> **CONSIGNE**
Veuillez expliquer, d'après le texte sur la décision du Conseil constitutionnel, à quelle condition et pendant quelle période la procédure de référé de l'article L. 163-2 du code électoral permet de faire cesser la diffusion de fausses informations en ligne.

> **TEXTE EXTRAIT**

Conseil Constitutionnel

DÉCISION N° 2018-773 DC / 20 décembre 2018 / Loi organique et loi ordinaire relatives à la lutte contre la manipulation de l’information Conformité – réserve

Lutte contre la manipulation de l’information

Le Conseil constitutionnel a été saisi de la loi organique relative à la lutte contre la manipulation de l’information et de plusieurs dispositions de la loi ordinaire ayant le même objet.

S’agissant en particulier de l’article L. 163-2 du code électoral, nouvellement issu de l’article 1er de la loi ordinaire, qui instaure une procédure de référé permettant d’obtenir, pendant les trois mois précédant une élection générale, la cessation de la diffusion de fausses informations sur les services de communication au public en ligne, lorsqu’elles sont de nature à altérer la sincérité du scrutin, le Conseil constitutionnel a admis sa conformité à la Constitution sous plusieurs réserves d’interprétation.

Il a examiné ces dispositions au regard de la liberté d’expression et de communication garantie par l’article 11 de la Déclaration des droits de l’homme et du citoyen de 1789, mais aussi au regard du principe de sincérité du scrutin, qui découle de l’article 3 de la Constitution.

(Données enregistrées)
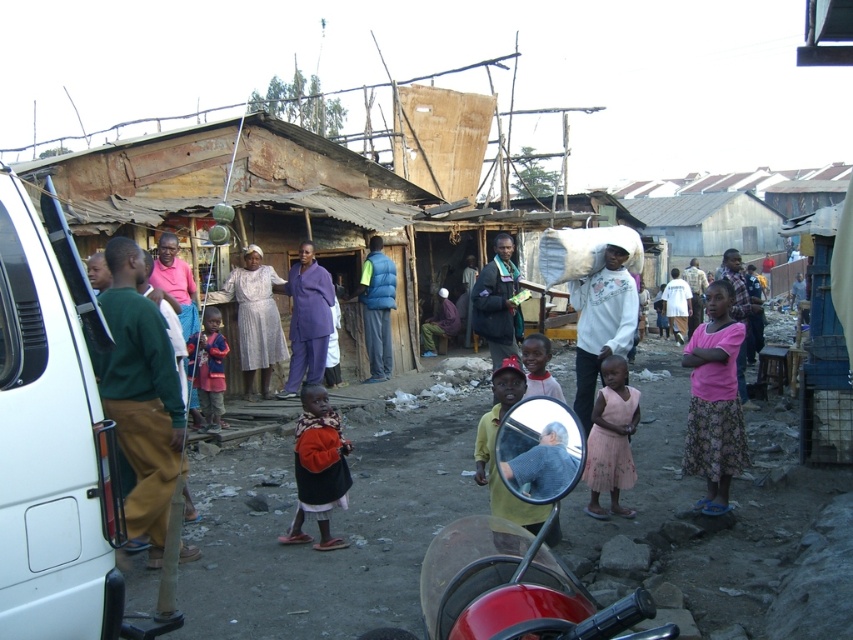
Does pink fabric skirt at center-right have a smaller size compared to blue down jacket at center?

Yes, pink fabric skirt at center-right is smaller than blue down jacket at center.

The height and width of the screenshot is (640, 853). Describe the element at coordinates (714, 401) in the screenshot. I see `pink fabric skirt at center-right` at that location.

Who is more distant from viewer, [711,362] or [389,285]?

Point [389,285]

Identify the location of pink fabric skirt at center-right. (714, 401).

Is white cotton sweatshirt at center smaller than blue down jacket at center?

Yes, white cotton sweatshirt at center is smaller than blue down jacket at center.

Does point (602, 260) come closer to viewer compared to point (387, 349)?

Yes.

This screenshot has width=853, height=640. Find the location of `white cotton sweatshirt at center`. white cotton sweatshirt at center is located at coordinates (601, 323).

Between green cotton sweater at left and purple fabric at center, which one is positioned lower?

green cotton sweater at left

Does green cotton sweater at left have a larger size compared to purple fabric at center?

Yes.

Image resolution: width=853 pixels, height=640 pixels. Describe the element at coordinates (141, 394) in the screenshot. I see `green cotton sweater at left` at that location.

Find the location of a particular element. The image size is (853, 640). green cotton sweater at left is located at coordinates (141, 394).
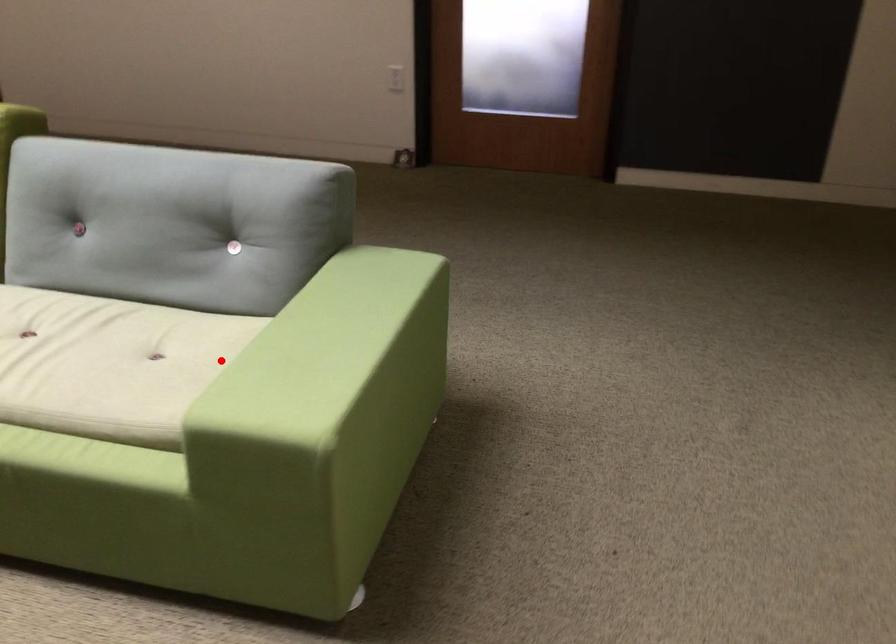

> **RÉPONSE**
Cette procédure permet d'obtenir la cessation de la diffusion de fausses informations sur les services de communication au public en ligne lorsqu'elles sont de nature à altérer la sincérité du scrutin. Elle s'applique pendant les trois mois précédant une élection générale.